It is important to discuss the Magento 2 cloud decision to use Fastly as a frontend.

 

Magento 2 cloud pro version architecture is given below. (Reference : https://devdocs.magento.com/cloud/architecture/pro-architecture.html)

The architecture uses Fastly as a Full Page Cache. Varnish is not installed on the Instances in AWS.

Fastly is a CDN that uses varnish. With the Magento 2 Cloud integration, a custom plugin is used on Magento along with a custom vcl file that runs on Fastly.

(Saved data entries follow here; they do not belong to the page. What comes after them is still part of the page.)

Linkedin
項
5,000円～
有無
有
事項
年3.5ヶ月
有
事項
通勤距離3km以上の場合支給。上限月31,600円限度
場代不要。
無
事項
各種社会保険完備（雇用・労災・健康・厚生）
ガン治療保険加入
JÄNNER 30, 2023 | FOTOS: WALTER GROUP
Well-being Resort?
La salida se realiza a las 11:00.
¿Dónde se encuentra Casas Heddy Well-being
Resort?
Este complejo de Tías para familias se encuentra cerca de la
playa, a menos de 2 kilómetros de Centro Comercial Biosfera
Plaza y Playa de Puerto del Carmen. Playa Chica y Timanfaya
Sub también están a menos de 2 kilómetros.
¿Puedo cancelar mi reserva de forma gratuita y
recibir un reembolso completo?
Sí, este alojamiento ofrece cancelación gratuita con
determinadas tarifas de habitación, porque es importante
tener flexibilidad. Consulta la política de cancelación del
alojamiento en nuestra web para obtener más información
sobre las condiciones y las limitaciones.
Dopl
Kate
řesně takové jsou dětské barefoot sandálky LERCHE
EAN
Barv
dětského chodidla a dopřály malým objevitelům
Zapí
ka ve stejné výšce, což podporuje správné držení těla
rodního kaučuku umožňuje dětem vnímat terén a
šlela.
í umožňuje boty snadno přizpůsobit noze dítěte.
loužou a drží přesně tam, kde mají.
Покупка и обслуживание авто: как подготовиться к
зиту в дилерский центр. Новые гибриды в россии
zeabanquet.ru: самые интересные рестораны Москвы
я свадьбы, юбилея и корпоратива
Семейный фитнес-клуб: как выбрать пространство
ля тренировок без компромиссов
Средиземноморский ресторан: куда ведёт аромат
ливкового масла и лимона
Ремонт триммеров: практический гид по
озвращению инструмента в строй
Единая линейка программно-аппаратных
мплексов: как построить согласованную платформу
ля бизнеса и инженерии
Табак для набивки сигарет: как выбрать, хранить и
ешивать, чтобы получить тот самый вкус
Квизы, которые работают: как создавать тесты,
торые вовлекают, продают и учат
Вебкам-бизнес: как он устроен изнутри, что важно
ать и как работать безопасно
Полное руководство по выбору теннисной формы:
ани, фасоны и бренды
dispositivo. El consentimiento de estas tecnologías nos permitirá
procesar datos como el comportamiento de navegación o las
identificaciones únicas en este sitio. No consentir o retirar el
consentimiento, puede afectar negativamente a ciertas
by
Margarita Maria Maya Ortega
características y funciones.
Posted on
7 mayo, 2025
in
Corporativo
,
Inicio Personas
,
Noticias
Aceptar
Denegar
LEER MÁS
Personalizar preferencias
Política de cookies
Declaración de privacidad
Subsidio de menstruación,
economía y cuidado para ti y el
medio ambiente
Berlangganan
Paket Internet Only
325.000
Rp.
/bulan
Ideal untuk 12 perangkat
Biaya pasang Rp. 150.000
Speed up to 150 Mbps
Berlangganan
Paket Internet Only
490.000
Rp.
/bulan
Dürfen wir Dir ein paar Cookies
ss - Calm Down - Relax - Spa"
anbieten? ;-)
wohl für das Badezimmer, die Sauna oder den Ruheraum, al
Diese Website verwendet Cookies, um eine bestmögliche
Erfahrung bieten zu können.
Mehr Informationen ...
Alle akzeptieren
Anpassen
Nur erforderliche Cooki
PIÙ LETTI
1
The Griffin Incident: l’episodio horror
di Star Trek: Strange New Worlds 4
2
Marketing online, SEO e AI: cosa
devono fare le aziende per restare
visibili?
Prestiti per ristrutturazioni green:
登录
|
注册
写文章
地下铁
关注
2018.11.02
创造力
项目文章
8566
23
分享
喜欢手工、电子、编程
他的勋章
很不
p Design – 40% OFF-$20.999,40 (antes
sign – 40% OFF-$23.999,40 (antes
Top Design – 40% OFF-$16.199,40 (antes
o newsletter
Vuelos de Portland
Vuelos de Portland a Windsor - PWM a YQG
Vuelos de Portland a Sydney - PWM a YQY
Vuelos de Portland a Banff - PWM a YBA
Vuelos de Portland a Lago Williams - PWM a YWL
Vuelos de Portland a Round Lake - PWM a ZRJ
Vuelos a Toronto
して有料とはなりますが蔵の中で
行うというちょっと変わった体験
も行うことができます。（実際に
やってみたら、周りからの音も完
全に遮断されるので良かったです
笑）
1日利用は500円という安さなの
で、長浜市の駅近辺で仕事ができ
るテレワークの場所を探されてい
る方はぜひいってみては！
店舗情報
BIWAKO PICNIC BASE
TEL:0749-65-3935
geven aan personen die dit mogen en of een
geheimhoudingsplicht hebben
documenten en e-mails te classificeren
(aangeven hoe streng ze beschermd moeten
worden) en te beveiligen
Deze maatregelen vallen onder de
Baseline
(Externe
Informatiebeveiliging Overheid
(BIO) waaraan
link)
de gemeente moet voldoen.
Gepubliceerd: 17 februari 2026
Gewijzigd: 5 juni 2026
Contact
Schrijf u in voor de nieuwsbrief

Fastly has many “POP” locations. As per fastly documentation, there are 20 POP locations in North America, https://www.fastly.com/network-map

mostly in the USA. Each has its own varnish cache. When a page is not in a POP, it fetches content from the origin. A single page may have to be rendered 20 times for each POP location in North America.

Drawbacks of this architecture from a varnish cluster perspective

  • More POPs do not lead to better experience as a higher percentage of MISS on varnish results in a worse experience for more users.
  • As POPs increase the load on Magento infrastructure increases.
  • It is not possible to use a cache warmer to warm the Fastly cache.

What next?

An ideal situation would be a layered varnish configuration – each “satellite” varnish node serving a local user, caching a subset of the “main” varnish node, reducing the penalty of a varnish MISS.